=== EXERCISE MATERIAL ===
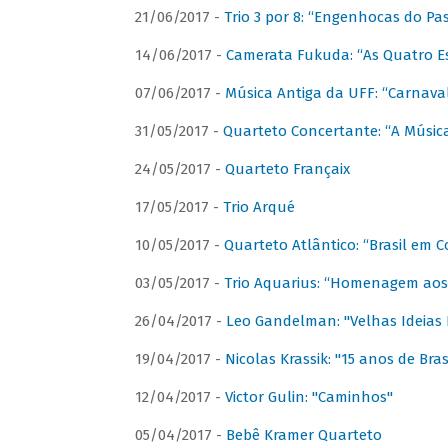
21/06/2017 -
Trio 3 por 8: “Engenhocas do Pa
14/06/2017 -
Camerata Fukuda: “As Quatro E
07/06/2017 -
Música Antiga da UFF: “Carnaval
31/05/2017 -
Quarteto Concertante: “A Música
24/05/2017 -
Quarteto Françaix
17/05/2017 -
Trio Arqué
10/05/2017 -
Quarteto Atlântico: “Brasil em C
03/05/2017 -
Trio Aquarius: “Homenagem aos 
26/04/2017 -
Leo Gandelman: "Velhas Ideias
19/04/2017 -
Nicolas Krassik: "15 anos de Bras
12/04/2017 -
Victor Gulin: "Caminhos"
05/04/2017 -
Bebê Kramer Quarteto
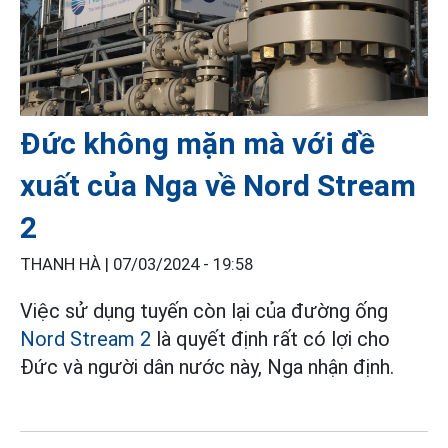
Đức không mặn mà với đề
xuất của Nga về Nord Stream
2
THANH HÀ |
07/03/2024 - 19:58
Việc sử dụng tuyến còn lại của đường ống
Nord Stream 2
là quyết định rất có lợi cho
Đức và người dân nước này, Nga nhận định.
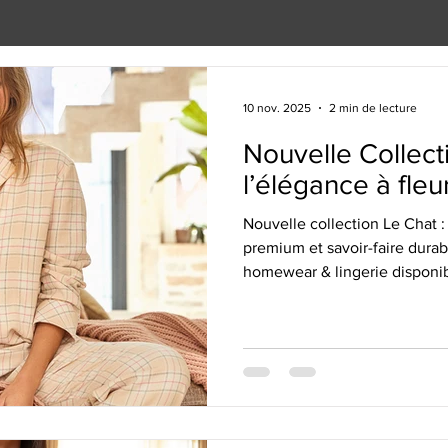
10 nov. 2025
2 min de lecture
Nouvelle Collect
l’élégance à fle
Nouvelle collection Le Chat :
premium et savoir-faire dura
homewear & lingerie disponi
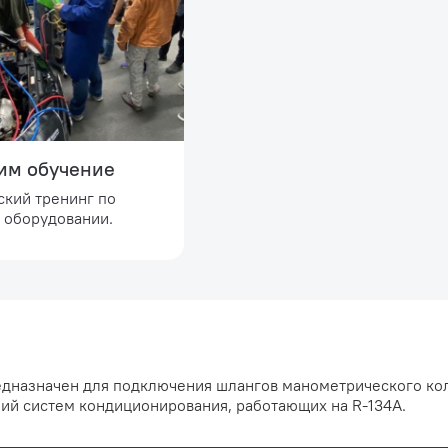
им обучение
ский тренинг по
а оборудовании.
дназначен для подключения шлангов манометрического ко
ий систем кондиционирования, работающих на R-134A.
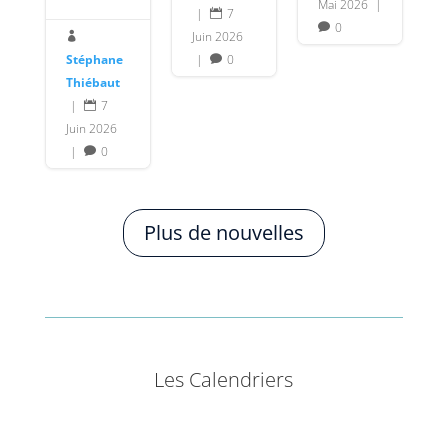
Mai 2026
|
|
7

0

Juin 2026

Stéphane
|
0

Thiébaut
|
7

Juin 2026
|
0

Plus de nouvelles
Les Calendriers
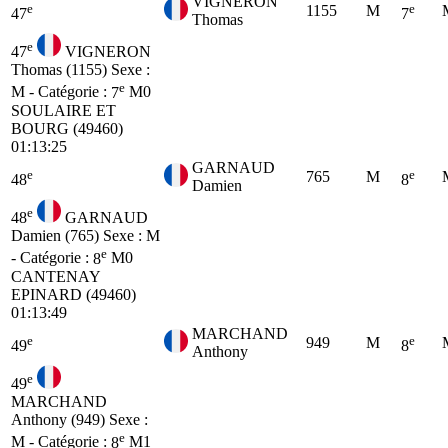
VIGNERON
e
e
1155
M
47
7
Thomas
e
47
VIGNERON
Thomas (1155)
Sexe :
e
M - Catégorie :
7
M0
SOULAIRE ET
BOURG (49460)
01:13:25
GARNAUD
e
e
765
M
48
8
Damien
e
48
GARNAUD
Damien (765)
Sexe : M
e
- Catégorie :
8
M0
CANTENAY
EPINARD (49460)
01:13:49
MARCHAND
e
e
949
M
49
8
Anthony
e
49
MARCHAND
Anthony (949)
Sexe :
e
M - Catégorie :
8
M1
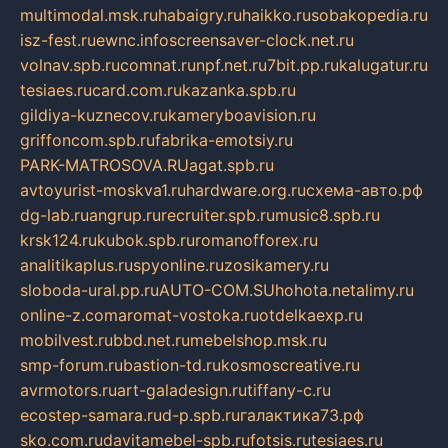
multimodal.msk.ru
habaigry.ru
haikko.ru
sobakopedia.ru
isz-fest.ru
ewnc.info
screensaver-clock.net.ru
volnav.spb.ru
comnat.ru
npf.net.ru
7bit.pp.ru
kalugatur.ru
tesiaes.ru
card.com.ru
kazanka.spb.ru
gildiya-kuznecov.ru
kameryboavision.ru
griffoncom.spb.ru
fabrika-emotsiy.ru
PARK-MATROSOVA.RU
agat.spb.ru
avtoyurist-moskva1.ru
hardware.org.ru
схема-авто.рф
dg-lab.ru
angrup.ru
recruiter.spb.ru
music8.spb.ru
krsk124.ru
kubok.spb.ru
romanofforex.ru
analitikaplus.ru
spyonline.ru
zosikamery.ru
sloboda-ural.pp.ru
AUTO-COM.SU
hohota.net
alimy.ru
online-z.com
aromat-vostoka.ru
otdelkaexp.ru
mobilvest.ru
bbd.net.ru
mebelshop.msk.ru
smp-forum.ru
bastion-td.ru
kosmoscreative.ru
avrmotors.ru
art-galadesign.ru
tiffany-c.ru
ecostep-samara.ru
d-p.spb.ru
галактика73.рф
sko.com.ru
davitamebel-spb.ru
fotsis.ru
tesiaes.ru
===
**TASK ITEM:** Search term "Quarteto": return each line of the data that contains it.

**REPLY TO THE EXERCISE:**
Quarteto Concertante: “A Música
Quarteto Françaix
Quarteto Atlântico: “Brasil em C
Bebê Kramer Quarteto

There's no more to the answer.